(Photo: Dominic Cotroneo/WCSN)
Much of the buzz around Arizona State’s spring practices has circulated around senior Mike Bercovici taking over as the surefire starting quarterback, senior DJ Foster moving to the receiving core and a defense that returns nine of its 11 starters from 2014.
However, in some cases, spring football provides freshman and junior college transfers to enroll in the school for the spring semester, rendering themselves eligible to participate in the spring practice sessions.
Such is the case for two freshmen: running back Nick Ralston and quarterback Brady White.
Both players have made a decent amount of noise over the last three weeks, but for Ralston, it came in a position that was initially unexpected. Hailing from Argyle, Texas, ASU recruited Ralston as an athlete who would likely play linebacker. However, once he arrived in Tempe, the decision to stick Ralston in the backfield was made.
The position was nowhere near unfamiliar for the 6-foot, 231-pound power runner. Rated as a two-star product, according to Rivals.com, Ralston was part of a 3A state title team in 2013. Over his career, he racked up nearly 6,000 yards and 94 rushing touchdowns between his sophomore, junior and senior seasons.
Despite initially expecting to play with the defensive front-seven, Ralston has no complaints about playing on offense. Either way, his mentality remains the same:
“I just want to hit people,” Ralston said. “Just run over people. Get the first down.”
When it came time to decide to leave high school a semester early, the decision was fairly simple given the benefits the decision has provided Ralston. Although he admitted to missing his family, their support in his decision has helped as he made the transition.
“It’s the best thing to do,” Ralston said. “It just helps you learn the offense, so it’ll be easier come the fall.”
Despite struggling for reps behind sophomores Demario Richard Richard and Kalen Ballage, along with redshirt junior De’Chavon ‘Gump’ Hayes, Ralston has made the most of his reps. During the team’s first padded practice, Ralston blew through three would-be tacklers on a run before being knocked out of bounds.
“These guys have really taken me in,” Ralston said. “I’m learning the offense better, so I’m really excited.”
While Ralston might have been a lesser-known commodity to the general public, Brady White, who is also his roommate, came to Tempe with every high school accolade imaginable.
Touted as the highest-rated quarterback signee for ASU in the internet evaluation-era, White was a consensus four-star prospect and ranked in the top-10 quarterbacks in every major recruiting service.

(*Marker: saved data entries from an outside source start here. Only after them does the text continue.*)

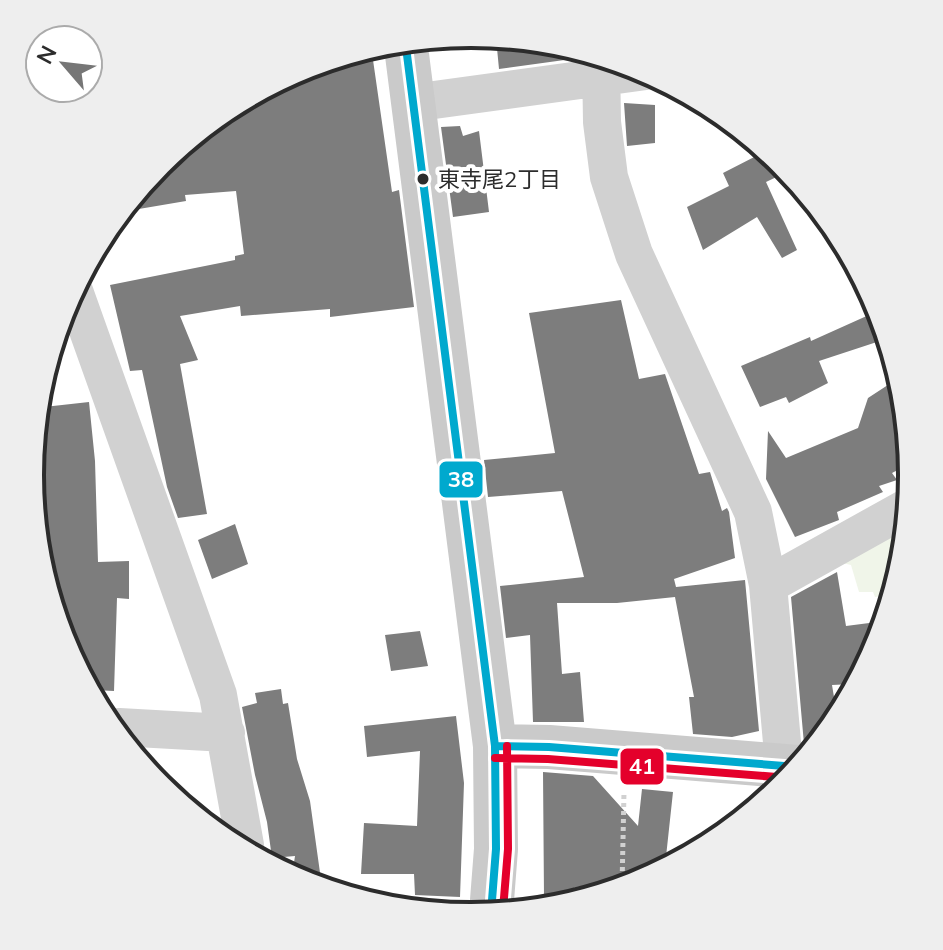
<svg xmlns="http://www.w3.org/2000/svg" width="943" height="950" viewBox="0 0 943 950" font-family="Mulish,'Noto Sans JP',sans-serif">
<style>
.green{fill:#f0f5e9}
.building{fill:#7d7d7d}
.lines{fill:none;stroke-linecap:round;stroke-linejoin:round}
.path{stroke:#d1d1d1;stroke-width:5;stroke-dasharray:4 4;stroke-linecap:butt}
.street{stroke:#d1d1d1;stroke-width:38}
.secondary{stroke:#cacaca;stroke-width:44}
.bus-1-casing{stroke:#fff;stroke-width:14}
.bus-2-casing{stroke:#fff;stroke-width:14}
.bus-1{stroke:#00a9ce;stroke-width:8}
.bus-2{stroke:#e4002b;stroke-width:8}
.bus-dot{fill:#2c2c2c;stroke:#fff;stroke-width:3}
.labels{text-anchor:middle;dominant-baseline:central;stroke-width:8;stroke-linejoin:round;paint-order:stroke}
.bus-label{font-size:22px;fill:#2c2c2c;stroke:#fff;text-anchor:start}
.rim{fill:none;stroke:#2c2c2c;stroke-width:4}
.line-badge{stroke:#fff;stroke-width:3}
.badge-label{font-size:22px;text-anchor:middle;font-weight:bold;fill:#fff}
</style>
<rect width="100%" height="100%" fill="#fff"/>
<!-- green -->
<path class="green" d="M906 508 889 595 875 597 873 592H859L851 565 820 558Z"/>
<!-- building -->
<path class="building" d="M496 38 580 55 579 58 499 69Z
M372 53 392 192 399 190 414 307 330 317V309L241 316 240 306 180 316 198 360 180 364 207 514 178 518 167 487 142 370 130 371 110 285 235 260V256L244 254 236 191 185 195 186 201 127 211 161 162 303 67Z
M624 103 655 105V143L627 146Z
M460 126 463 136 479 131 489 212 453 217 441 127Z
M766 151 784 163 789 171 766 182 797 250 782 258 757 217 703 250 687 207 729 186 723 173Z
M621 300 639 379 665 374 699 474 710 472 722 511 727 508 729 512 735 558 674 579 676 587 745 580 759 731 732 737 693 734 689 697H694L675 597 617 603H557L562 674 580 672 584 722H533L530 635 506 638 500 586 584 577 562 491 488 497 484 460 555 453 529 313Z
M880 310 886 339 819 361 828 383 789 403 786 397 760 407 741 366 810 337 811 341Z
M894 381 911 463 892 473 897 480 879 486 883 492 837 512 839 520 795 537 766 479 768 431 786 458 858 428 868 398Z
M89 402 95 461 98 562 129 561V599L117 598 114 691 94 690 63 644 62 602 55 603 48 564H54L43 506 38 433 44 407Z
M235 524 248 564 212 579 198 540Z
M837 572 846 626 877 622 881 637 879 644 853 684 832 685 836 709 811 746 804 744 791 597Z
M420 631 428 666 391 671 385 635Z
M281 689 283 704 288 703 297 759 310 801 322 887 302 883 292 876 295 856 272 858 267 822 255 775 242 707 257 703 255 693Z
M456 716 464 783 460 897 415 895 414 874H361L364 823 417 826 420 751 367 757 364 726Z
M543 772 593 776 638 826 642 789 673 792 665 866 640 883 575 887 566 898 544 897Z"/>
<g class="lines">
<!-- path -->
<path class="path" d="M622 887 624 792"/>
<!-- street -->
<path class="street" d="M601 59 602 122 609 177 634 254 753 512 768 585 784 765
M412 103 646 71
M74 291 218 695 245 845
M768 585 906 508
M119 727 226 733"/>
<!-- secondary -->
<path class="secondary" d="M406 47 495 746 496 849 491 913
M495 746 549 747 797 767"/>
<!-- bus-1 casing -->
<g class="bus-1-casing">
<path id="bus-1" d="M406 47 495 746 496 849 491 913
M495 746 549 747 797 767"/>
</g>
<!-- bus-2 casing -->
<g class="bus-2-casing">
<path id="bus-2" d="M495 758 548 759 789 778
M503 910 508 849 507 746"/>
</g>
<!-- bus-1 -->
<use href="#bus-1" class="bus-1"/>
<!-- bus-2 -->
<use href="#bus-2" class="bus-2"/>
</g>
<!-- markers -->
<circle class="bus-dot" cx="423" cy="179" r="7"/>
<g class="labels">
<!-- bus labels -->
<g class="bus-label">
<text x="438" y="179">東寺尾2丁目</text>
</g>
</g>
<!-- crop -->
<path d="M0 0H943V950H0ZM44 475a427 427 0 1 1 854 0a427 427 0 1 1-854 0Z" fill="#eee" fill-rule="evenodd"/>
<path class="rim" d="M44 475a427 427 0 1 1 854 0a427 427 0 1 1-854 0Z"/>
<g class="line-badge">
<rect x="438" y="460" width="46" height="39" rx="8" fill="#00a9ce"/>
<rect x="619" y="747" width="46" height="39" rx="8" fill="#e4002b"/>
</g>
<g class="badge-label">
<text x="461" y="487">38</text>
<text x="642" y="774">41</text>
</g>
<!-- north arrow -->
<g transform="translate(64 64) rotate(298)"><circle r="38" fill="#ffffff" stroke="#ababab" stroke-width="2"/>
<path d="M0-6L14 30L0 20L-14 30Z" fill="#767676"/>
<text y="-12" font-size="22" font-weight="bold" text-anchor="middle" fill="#2c2c2c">N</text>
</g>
</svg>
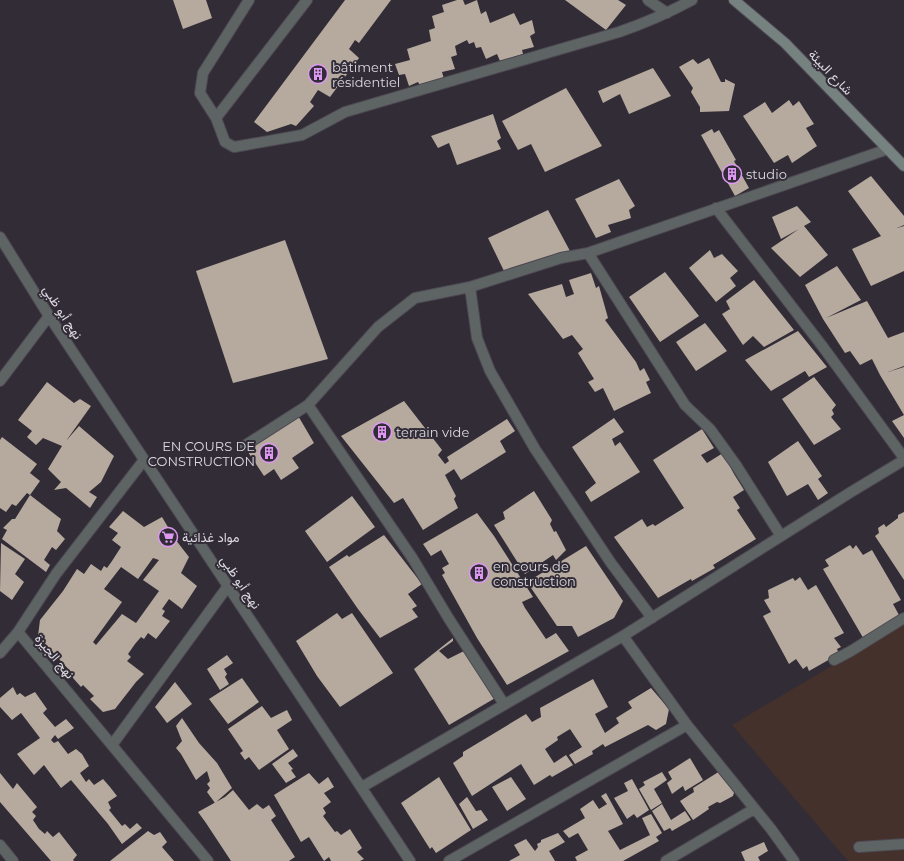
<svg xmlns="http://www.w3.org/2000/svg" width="904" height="861" font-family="Montserrat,Vazirmatn,sans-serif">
  <rect width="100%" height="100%" fill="#322c37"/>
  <path fill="#44312b" d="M904,623V861H848L732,725Z"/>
  <path fill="#b6aa9e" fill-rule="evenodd" d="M173,0H206L212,18L183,29Z
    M345,0H391L359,43L355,40L349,49L359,58L330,97L318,90L310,102L314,106L296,126L291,124L267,132L254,122Z
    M457,0H463L465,5L477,0L481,14L486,11L490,23L514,13L520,25L532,20L535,33L530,36L534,47L522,50L523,54L500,61L497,54L486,59L481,47L476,48L474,42L469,44L467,40L455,46L457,55L451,57L455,69L442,72L444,79L421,87L418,82L409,86L405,74L399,75L395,64L410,60L407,49L431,41L429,30L435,28L432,16L444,12L442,5Z
    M565,0H618L626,5L606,30Z
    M709,58L721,82H725V79L735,84L729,111L700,112V107L691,92L693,88L679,67L693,59L698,64Z
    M653,68L671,96L629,114L620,94L603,103L598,91Z
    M566,88L602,146L545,172L531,144L518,150L502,121Z
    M789,100L793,106L799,101L814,124L806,128L817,146L792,163L788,155L774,163L743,116L765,102L772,113Z
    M493,114L501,138L497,141L501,149L457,165L449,143L438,148L431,136Z
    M712,129L714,133L719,130L736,160L734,161L749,188L735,196L701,135Z
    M871,176L904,216V225L897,228L904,226V271L871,286L852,249L881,236L848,191Z
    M619,179L635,206L629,210L631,218L608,225L611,232L596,238L575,199Z
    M797,206L811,222L804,226L828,255L800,277L771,248L799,229L781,239L772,217Z
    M548,210L570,251L504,271L488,238Z
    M285,240L328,359L233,383L196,271Z
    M710,250L714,258L722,254L738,271L730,278L736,286L716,302L689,268Z
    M837,266L861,300L826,318L867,301L888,338L904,332V366L888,372L904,367V438L892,421L904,415L880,375L872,359L860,365L850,351L845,353L823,319L805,285Z
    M665,272L699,316L660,342L629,297Z
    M591,273L596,288L599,286L608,318L605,320L636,362L640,371L644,368L650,380L646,382L651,393L614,411L603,388L595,392L588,382L594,379L578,353L583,349L572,335L563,339L528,294L562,284L566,297L574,294L569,280Z
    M754,280L794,330L764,347L753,336L743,345L722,314L730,309L726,301Z
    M705,323L727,351L696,371L676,342Z
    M798,331L827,367L809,377L805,371L771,391L745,360Z
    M814,377L836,405L832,410L834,414L831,417L841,429L814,445L782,399Z
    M47,382L74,403L80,399L91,406L66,441L79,426L114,456L101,482L89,492L97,497L90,508L66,488L54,490L61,482L48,469L62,446L43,438L36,445L27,437L32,431L18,420Z
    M404,401L442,450L438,455L445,464L449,461L447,457L507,419L515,431L500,441L506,452L461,480L454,469L445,475L456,496L454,499L458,508L423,530L403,498L394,503L341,436Z
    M297,414L314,443L292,458L299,468L281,480L274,469L264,476L246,449Z
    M614,418L624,432L612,439L615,446L620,442L640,472L591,502L585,492L596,483L572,447Z
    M702,429L714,448L701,455L707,463L723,453L734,474L744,490L733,497L740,508L737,510L756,539L713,565L715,568L692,581L691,579L658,598L614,537L642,519L647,527L653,524L655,526L684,508L653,460Z
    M2,437L37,464L30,473L40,481L30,495L61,519L57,531L65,539L56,550L52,547L44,560L50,565L46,572L2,539L7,530L3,528L12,519H15L30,495L27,493L16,506L12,504L6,512L0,508V440Z
    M798,441L822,476L818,479L828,493L818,500L808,484L787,496L768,462Z
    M534,491L552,520L550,524L554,532L556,531L566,550L556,560L553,555L525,574L494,525L505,519L503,512Z
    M352,496L375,527L327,562L305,531Z
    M123,511L144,527L162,517L175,539L189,557L181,573L197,586L182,609L169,599L162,609L165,611L162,616L170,621L156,639L148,633L144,639L141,637L135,644L128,654L131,657L127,661L144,674L136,682L115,709L103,712L90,699L94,696L83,685L81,687L73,678L71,672L38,636L40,620L63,591L77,569L84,574L91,564L101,571L104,566L107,568L112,561L121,547L112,540L118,533L109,527ZM153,558L159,560L143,580L159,591L136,623L122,614L96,645L93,642L122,602L104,589L121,567L138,579Z
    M904,512V580L875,536L879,533L878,528L884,524L886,527L898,518V515Z
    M477,513L494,536L533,597L522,602L525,608L546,639L556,633L569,651L507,685L477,638L442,575L445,573L442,568L449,564L441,550L431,556L423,544Z
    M384,535L422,584L408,594L417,606L412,609L418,617L380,638L358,609L329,567L347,555L349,557Z
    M1,543L25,559L15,574L24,582L12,600L0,591Z
    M850,545L853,549L856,545L863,555L872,550L901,600L893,604L899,615L894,618L897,622L865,641L823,569L829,566L825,560Z
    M586,546L623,601L614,618L578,637L572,626H557L527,582Z
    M800,577L808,590L816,585L844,633L834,638L841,647L837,649L839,654L809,671L807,666L803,669L796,659L789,664L763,616L771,612L764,600L769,598L768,590L793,578L795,581Z
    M337,613L342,619L352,613L393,673L340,707L317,676L296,641Z
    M453,638V641L439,651L448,659L464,651L497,697L449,725L414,669Z
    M227,655L233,663L224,669L227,674L225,677L229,684L220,690L207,669Z
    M242,678L259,702L228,724L209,699Z
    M593,679L608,707L595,714L605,733L619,723L616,718L632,708L628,702L651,688L669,709L666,724L656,730L648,725L605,747L603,744L592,751L593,754L575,764L569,755L582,747L570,729L557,737L558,740L545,749L554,763L566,755L573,765L552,777L550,775L534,785L521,764L472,796L453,763L463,756V752L526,714L532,722L541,717L540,708Z
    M175,682L192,704L167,723L155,707Z
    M13,687L17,695L20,693L25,697L35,692L47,709L43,713L55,727L66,719L74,728L58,739L55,735L51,740L54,743L58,741L68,754L76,749L82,754L89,766L80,773L86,782L89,779L94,785L103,779L110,787L117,796L108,802L111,808L109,810L122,826L125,824L130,829L137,823L142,828L122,844L108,824L71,780L61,788L44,765L34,775L17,754L40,738L21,713L12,720L0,707V698Z
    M262,706L271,718L287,710L292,720L277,730L289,749L259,770L249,757L245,760L240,753L243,751L228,729Z
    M182,718L199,743L217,763L232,788L215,803L207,792L210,788L207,784L210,781L207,771L196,780L181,754L176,748L182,741L176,726Z
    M293,749L298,756L288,763L293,769L291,770L296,777L286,783L272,764Z
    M690,758L703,780L685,791L683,786L672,794L667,783L672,779L668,772Z
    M720,771L735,789L733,796L720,803L717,802L708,807L709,809L693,820L680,801L694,792L693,788Z
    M662,772L667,780L654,789L662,803L651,810L639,789L645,785L643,782Z
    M0,773L13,789L17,783L37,807L32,812L36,816L33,820L39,829L45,834L47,831L53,837L59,832L77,855L73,860L74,861H51L0,802Z
    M309,773L319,784L328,777L334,787L324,793L331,802L323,808L326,813L323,816L335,832L337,831L341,835L350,829L362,848L357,852L364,859L360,861H331L329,857L324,861L309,837L301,842L274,795Z
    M439,777L471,830L436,853L432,847L430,849L401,803Z
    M511,777L526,799L507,811L492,787Z
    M632,779L649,810L637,818L634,814L627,819L614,798L628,791L624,783Z
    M233,790L249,810L257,804L263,809L269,805L276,816L271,820L295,857L289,861H231L206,823L198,812L225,797Z
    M606,793L623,824L608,831L620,850L650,835L642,818L651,814L662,833L656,837L659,841L623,861H577L575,857L588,850L578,833L569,838L563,831L585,818L580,809L593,800L599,809L607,804L601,796Z
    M467,797L476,811L481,810L488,820L473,829L459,804Z
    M662,804L671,820L685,811L691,820L672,831L670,828L664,831L652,811Z
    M148,831L154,835L160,832L167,842L162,847L174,861H110Z
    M558,833L565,842L549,851L555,861H509L520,855L514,845L526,839L535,851L538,847L537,844L541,842V840Z
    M764,842L768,851L758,857L760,861H745L741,852Z"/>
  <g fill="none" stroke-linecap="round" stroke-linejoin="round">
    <defs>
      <path id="service" d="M834,660L851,651L904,618
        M859,847L904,844"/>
      <path id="minor" d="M307,0L216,118L225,142L234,147L302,135L345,112L619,32C645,23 668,13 692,0
        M648,0L667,13
        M216,118L200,93L203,73L249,0
        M716,208L823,347L904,458
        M0,237L49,316L410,861
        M588,253L685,405L710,429L736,465L781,536
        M470,287L477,338L490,371L535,449L611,563L652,618
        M0,381L49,316
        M308,405L413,559L449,619L504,704
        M244,446L308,405L378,327L415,298L470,287L561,258L588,253L888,149
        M144,460L56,574L18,632L208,861
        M623,636L687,725L771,829L794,861
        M0,653L18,632
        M112,745L228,586
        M362,787L623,636L851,492L904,460
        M0,845L13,861
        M449,861L687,725
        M666,861L754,809"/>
      <path id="secondary" d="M734,0L785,43L904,166"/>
    </defs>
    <use href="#service" stroke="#4d4852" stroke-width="12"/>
    <use href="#minor" stroke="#4d4852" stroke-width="12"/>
    <use href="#secondary" stroke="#4d4852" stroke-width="12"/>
    <use href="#service" stroke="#5d6463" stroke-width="10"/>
    <use href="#minor" stroke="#5d6463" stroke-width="10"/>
    <use href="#secondary" stroke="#768280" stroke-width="10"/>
  </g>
  <defs>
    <symbol id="building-ring" viewBox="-11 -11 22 22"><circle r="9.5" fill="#322c37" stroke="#de98f2" stroke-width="1.5"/><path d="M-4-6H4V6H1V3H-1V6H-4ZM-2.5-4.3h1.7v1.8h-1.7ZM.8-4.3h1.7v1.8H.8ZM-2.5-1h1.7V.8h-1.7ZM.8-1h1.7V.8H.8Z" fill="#de98f2"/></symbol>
    <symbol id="supermarket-ring" viewBox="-11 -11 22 22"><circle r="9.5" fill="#322c37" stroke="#de98f2" stroke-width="1.5"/><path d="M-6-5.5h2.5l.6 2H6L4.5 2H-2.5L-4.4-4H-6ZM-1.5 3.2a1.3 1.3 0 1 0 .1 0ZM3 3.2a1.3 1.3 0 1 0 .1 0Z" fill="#de98f2"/></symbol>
  </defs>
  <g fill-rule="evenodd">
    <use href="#building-ring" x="307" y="63" width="22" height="22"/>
    <use href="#building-ring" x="721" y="163" width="22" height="22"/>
    <use href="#building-ring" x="371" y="421" width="22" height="22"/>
    <use href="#building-ring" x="258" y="442" width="22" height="22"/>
    <use href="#supermarket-ring" x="157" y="526" width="22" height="22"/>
    <use href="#building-ring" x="468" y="562" width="22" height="22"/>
  </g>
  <g text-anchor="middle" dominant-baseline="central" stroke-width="4" stroke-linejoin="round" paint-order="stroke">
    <g font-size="13" fill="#dddae1" stroke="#322c37" text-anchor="start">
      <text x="332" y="67">bâtiment<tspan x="332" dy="15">résidentiel</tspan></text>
      <text x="746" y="174">studio</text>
      <text x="396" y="432">terrain vide</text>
      <text x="255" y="446" text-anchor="end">EN COURS DE<tspan x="255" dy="15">CONSTRUCTION</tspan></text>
      <text x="182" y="537">مواد غذائية</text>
      <text x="493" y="566">en cours de<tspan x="493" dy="15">construction</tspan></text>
    </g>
    <g font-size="13" fill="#dddae1" stroke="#322c37">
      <text transform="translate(831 72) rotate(46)">شارع البيئة</text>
      <text transform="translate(63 312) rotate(57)">نهج أبو ظبي</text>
      <text transform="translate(241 582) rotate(56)">نهج أبو ظبي</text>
      <text transform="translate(55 656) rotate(50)">نهج الجيزة</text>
    </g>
  </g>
</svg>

Having passed for 10,835 yards and 101 touchdowns over three years as a varsity quarterback, White arrived with the highest of expectations. Over the course of the spring, White has shown multiple times why those expectations exist as he and sophomore quarterback Manny Wilkins split reps with the second team.
“I think I’m proud of myself,” White said. “I definitely have a lot of things to work on. I got to keep getting better day in and day out with every rep, but that’s what I’m here for. No one is perfect, so I’m just going to keep watching film, talk with coach (Mike) Norvell, (Mike) Bercovici and Manny.”
And for White, graduating early was something that was always part of the potential plan as he matriculated through high school.
“I wasn’t rushing to get out of my house and away from my friends, but I was ready for that next step in life,” White said. “And I’m lucky enough to be able to get an early start on it, and it’s a huge advantage.”
As for any challenges, White reverberated nothing but confidence in his choice to arrive in Tempe in the spring semester.
“There’s been no challenge,” White said. “Its been easy. Obviously, I miss my family and my friends and stuff like that. It’s not like I’m breaking down out here. I love it. This is my new home.”
White and Ralston both acknowledged how important the spring sessions have been in picking up ASU’s high-tempo offense and adjusting to the balancing act that is being a collegiate student-athlete.
“You’re so busy all the time with football and school,” White said. “So you’re very focused, and this is what I want to do. This is going to help me achieve my goals in life, and so I’m really just buying into this process and enjoying every second.”
Ralston added: “When I came here, the weather was perfect. Seeing all the size of the players, I was kind of like, ‘Wow.’ I’m glad to be here.”
While the upperclassmen at their respective positions have lent helping hands to the two freshmen, White and Ralston have been just as important to each other as well.
“It’s great,” White said about rooming with Ralston. “I love that kid. He’s definitely a great character, so we always have fun, but a lot of time, you’re living on the field, weight room, in the stadium, doing homework and stuff, but I’m lucky to have him as my roommate.”
Come the fall, White and Ralston may not see the field at all during the 2015 season, but if and when they do, the experience from this spring will be monumental in their developments early in their respective careers.
“The brotherhood is very strong,” White said. “We have a lot of close relationships on this team that continue to build as well as a family. I’m really looking forward to this fall and this season.”